= Small Business Lending Index =

PayNet economic indicator

The PayNet Small Business Lending Index (SBLI) is an economic indicator from PayNet Inc, An Equifax Company. Because small businesses generally respond to changes in economic conditions more rapidly than larger businesses do, the PayNet Small Business Lending Index serves as a leading indicator of the economy.

The index measures the volume of small business loan activity by major lenders, normalized to a base year- 2005. The index is seasonally adjusted and presented both as an absolute and as a percentage change relative to the previous year.

Each month, the following data are published:

- preliminary data reflecting small business lending activity in the current month;
- revised data for the preceding month;
- finalized data for the month preceding the revised data.

The index has its highest correlation with GDP change as a leading indicator, leading by two to five months. The index undergoes periodic checks to examine the accuracy of the estimates over time.

== Methodology ==
All data is collected by PayNet, Inc. PayNet collects real-time loan information from more than 400 leading U.S. lenders.
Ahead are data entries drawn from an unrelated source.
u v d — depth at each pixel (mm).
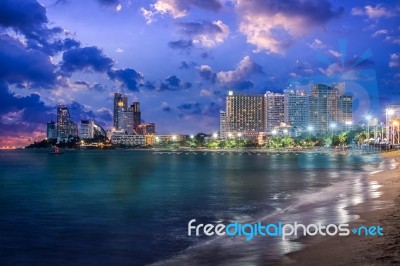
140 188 60344
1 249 24547
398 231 24094
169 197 48844
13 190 59938
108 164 148500
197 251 22703
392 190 46438
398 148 184875
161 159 194500
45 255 23250
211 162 152125
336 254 19703
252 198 46469
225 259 20797
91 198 49156
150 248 24094
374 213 30609
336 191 49250
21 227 31406
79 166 136250
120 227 30766
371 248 20359
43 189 61219
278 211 35688
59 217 35750
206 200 45531
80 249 24359
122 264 21312
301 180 69125
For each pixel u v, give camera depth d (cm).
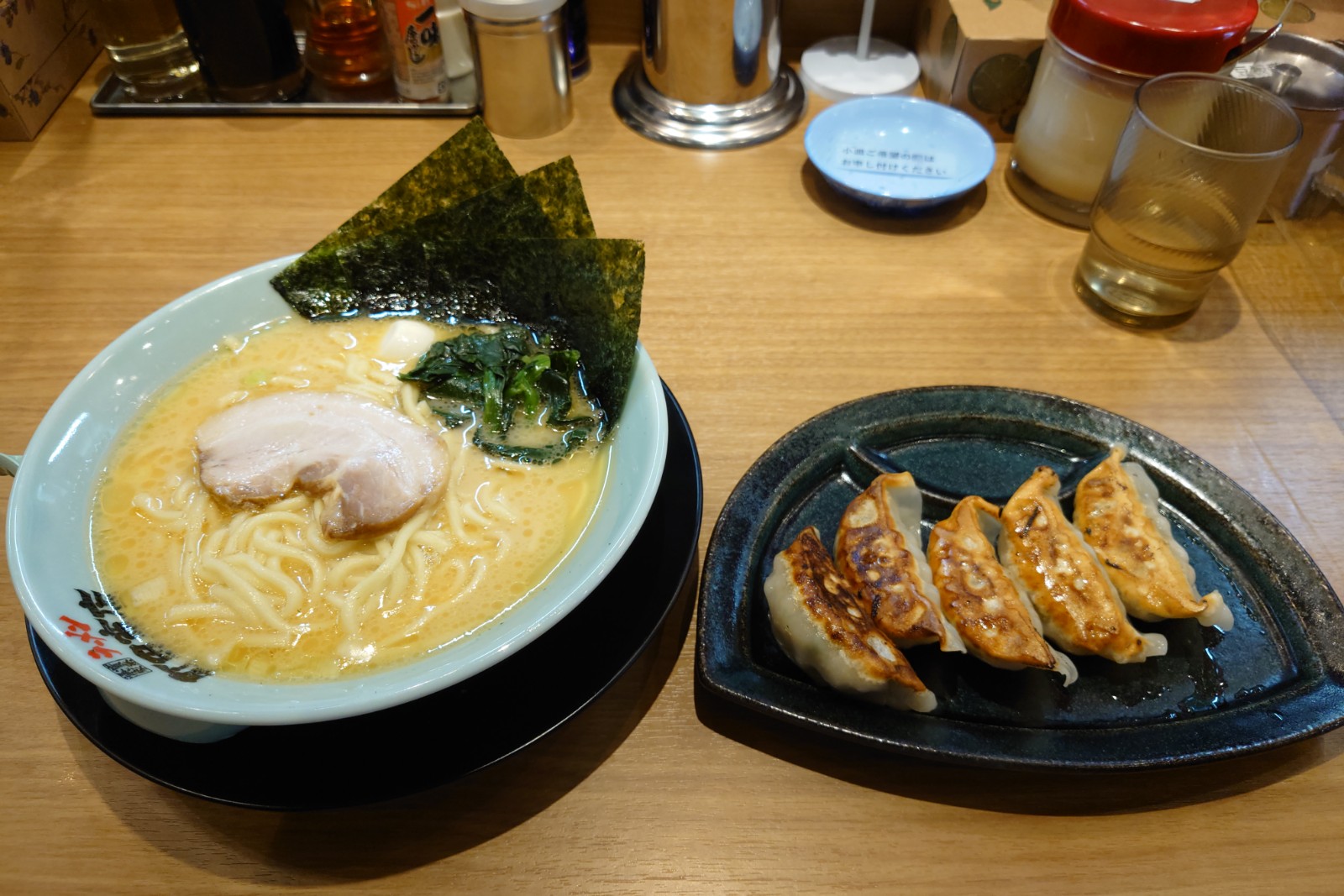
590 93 61
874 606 34
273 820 31
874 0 61
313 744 30
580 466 37
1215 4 45
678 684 35
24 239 51
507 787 32
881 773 33
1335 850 31
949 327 48
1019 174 55
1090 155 50
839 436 41
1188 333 48
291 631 32
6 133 57
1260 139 46
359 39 58
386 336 41
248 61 57
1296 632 35
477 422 39
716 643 33
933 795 32
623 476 34
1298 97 49
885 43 63
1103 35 45
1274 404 45
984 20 54
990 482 40
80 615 30
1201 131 47
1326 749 33
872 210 53
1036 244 52
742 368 45
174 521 34
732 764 33
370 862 31
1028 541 36
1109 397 45
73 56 60
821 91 61
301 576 34
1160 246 45
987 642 33
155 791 32
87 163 56
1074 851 31
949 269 51
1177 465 40
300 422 37
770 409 44
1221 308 49
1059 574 35
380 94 61
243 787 29
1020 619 34
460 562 34
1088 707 33
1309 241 52
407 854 31
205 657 31
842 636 32
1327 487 41
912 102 55
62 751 33
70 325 47
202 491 35
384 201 39
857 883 30
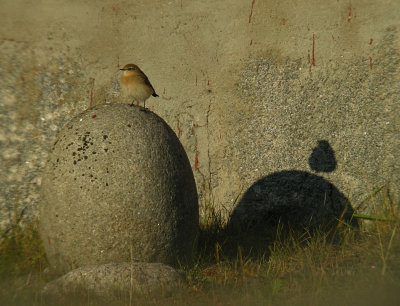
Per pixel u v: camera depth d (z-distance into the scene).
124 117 9.77
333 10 14.62
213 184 14.24
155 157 9.55
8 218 13.27
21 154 14.11
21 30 15.16
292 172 13.91
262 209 13.86
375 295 8.51
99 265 9.05
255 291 9.09
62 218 9.38
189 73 14.73
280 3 14.88
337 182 13.68
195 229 10.34
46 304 8.40
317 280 9.37
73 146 9.52
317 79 14.26
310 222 13.52
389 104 13.84
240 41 14.80
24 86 14.68
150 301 8.50
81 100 14.69
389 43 14.15
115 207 9.20
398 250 10.51
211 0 15.11
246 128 14.38
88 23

Its proprietary database encompasses over 27 million current and historic contracts worth over $1.7 trillion.

PayNet primarily collects data from small business lenders in the United States, conducts research and analysis, develops and implements estimation methodologies and disseminates statistics to customers. Because PayNet receives its source data over time, estimates are routinely revised to reflect more complete source data. Preliminary and Revised estimates are reported as calculated without any reference to previously reported estimates for the same month. In addition, PayNet undertakes periodic studies that examine the accuracy of the estimates over time and for the existence of any systemic overstatement or understatement.